Work to be completed.
Can you echo every line of the records below word for word, leaving the pictures out of your answer?
### Information provided
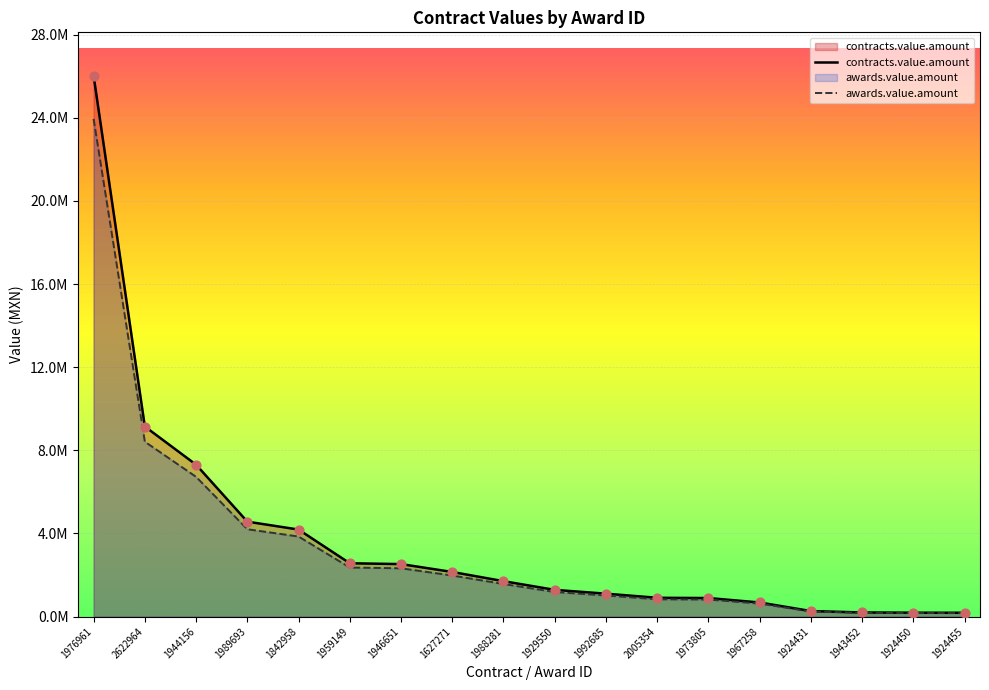

At how many categories does at least one series exceed 15455419?

1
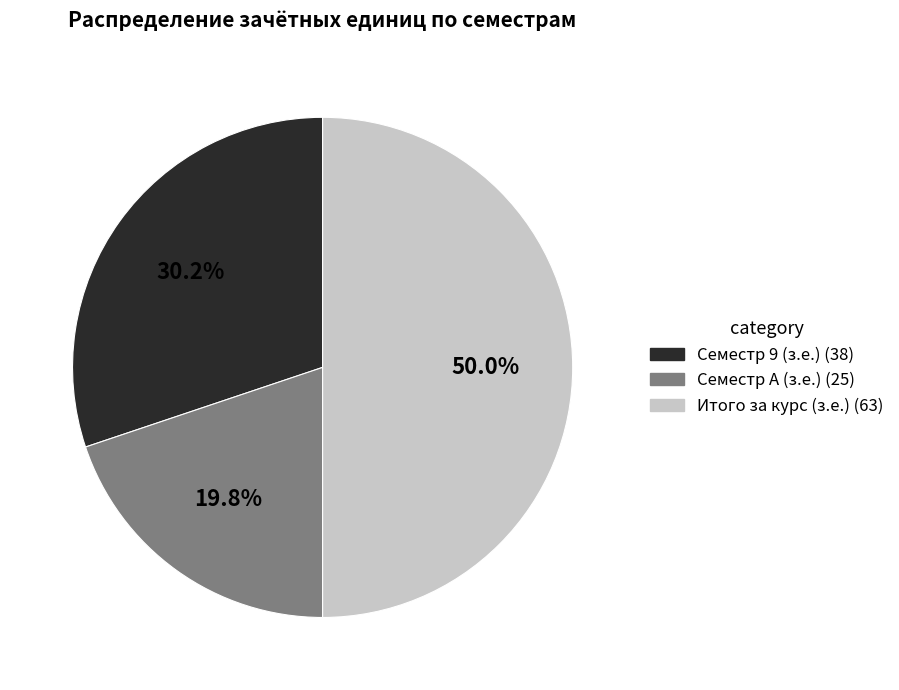

To the nearest percent, what is the average slice percentage?

33%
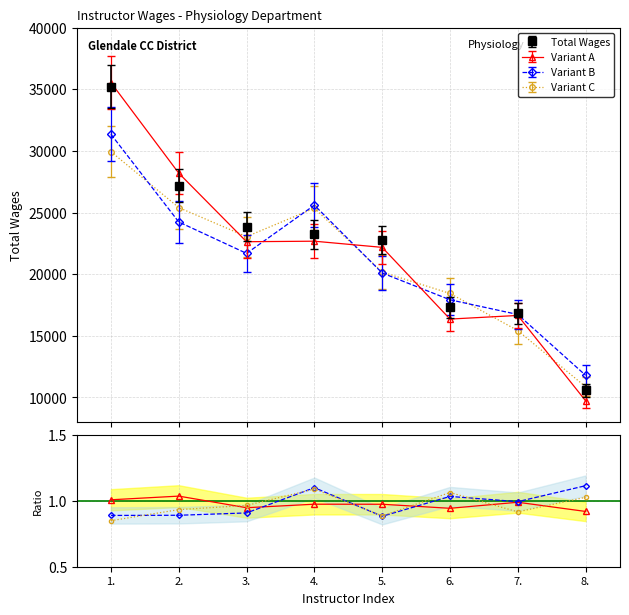

What is the label of the 8th point from the right?

1.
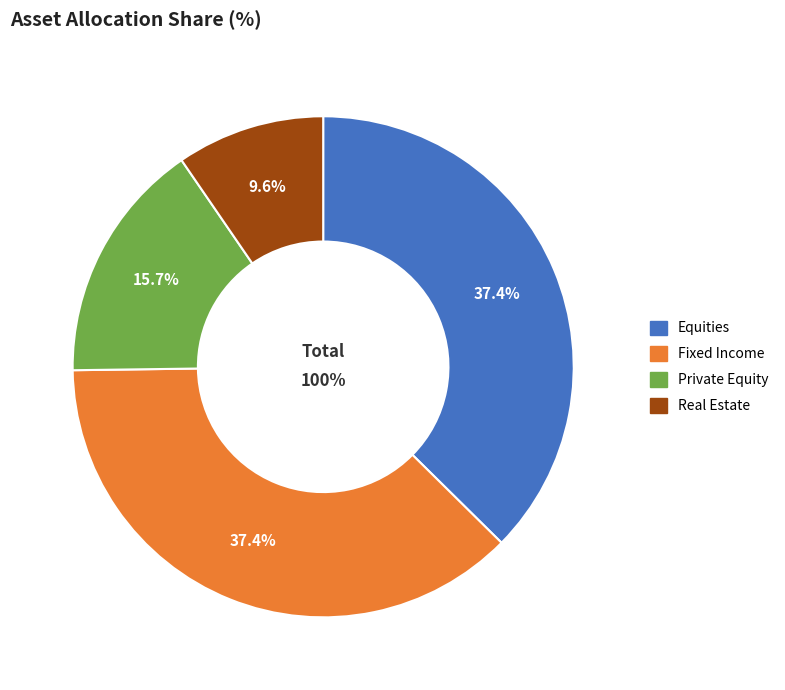

What is the change in value from Fixed Income to Real Estate?

-27.8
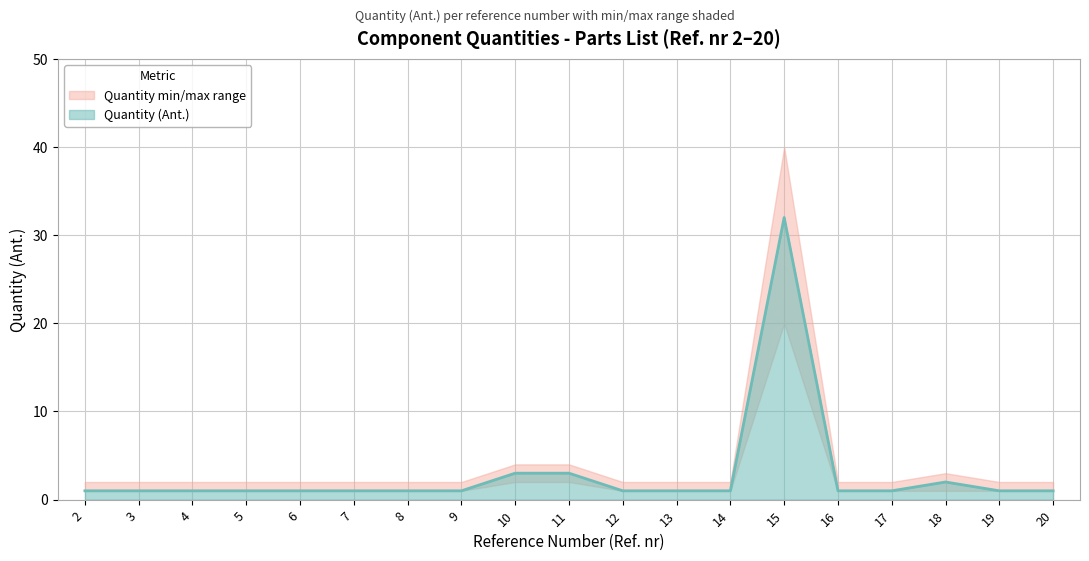

How many points are higher than both their immediate neighbors (excluding endpoints)?

2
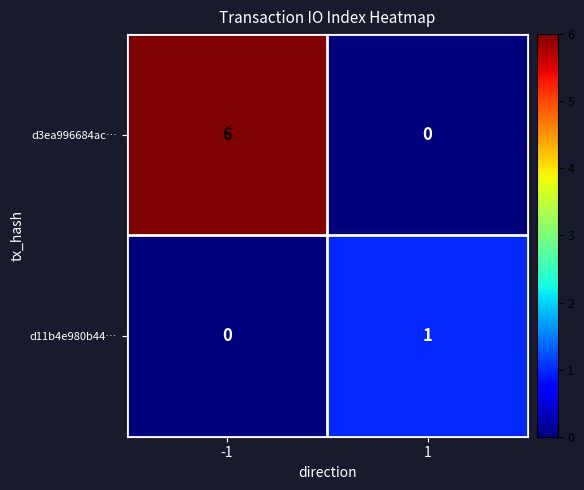

What is the sum of the d3ea996684ac… values at 1 and -1?

6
######
Solved exercise.
At how many categories does at least one series exceed 15455419?

1

To the nearest percent, what is the average slice percentage?

33%

What is the label of the 8th point from the right?

1.

What is the change in value from Fixed Income to Real Estate?

-27.8

How many points are higher than both their immediate neighbors (excluding endpoints)?

2

What is the sum of the d3ea996684ac… values at 1 and -1?

6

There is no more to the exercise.